INFORMATION SUPPLIED START
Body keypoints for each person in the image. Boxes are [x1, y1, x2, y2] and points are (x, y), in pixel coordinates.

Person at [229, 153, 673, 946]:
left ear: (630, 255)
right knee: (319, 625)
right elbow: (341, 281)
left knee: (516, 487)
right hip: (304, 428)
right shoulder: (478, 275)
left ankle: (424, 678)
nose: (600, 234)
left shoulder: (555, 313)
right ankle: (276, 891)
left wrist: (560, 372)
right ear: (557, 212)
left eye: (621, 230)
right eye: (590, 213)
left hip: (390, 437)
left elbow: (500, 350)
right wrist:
INFORMATION SUPPLIED END
_WHAT IS REQUIRED_: Write out the data above once more, exactly as it stands.

_ANSWER BOX_:
Body keypoints for each person in the image. Boxes are [x1, y1, x2, y2] and points are (x, y), in pixel coordinates.

Person at [229, 153, 673, 946]:
left ear: (630, 255)
right knee: (319, 625)
right elbow: (341, 281)
left knee: (516, 487)
right hip: (304, 428)
right shoulder: (478, 275)
left ankle: (424, 678)
nose: (600, 234)
left shoulder: (555, 313)
right ankle: (276, 891)
left wrist: (560, 372)
right ear: (557, 212)
left eye: (621, 230)
right eye: (590, 213)
left hip: (390, 437)
left elbow: (500, 350)
right wrist:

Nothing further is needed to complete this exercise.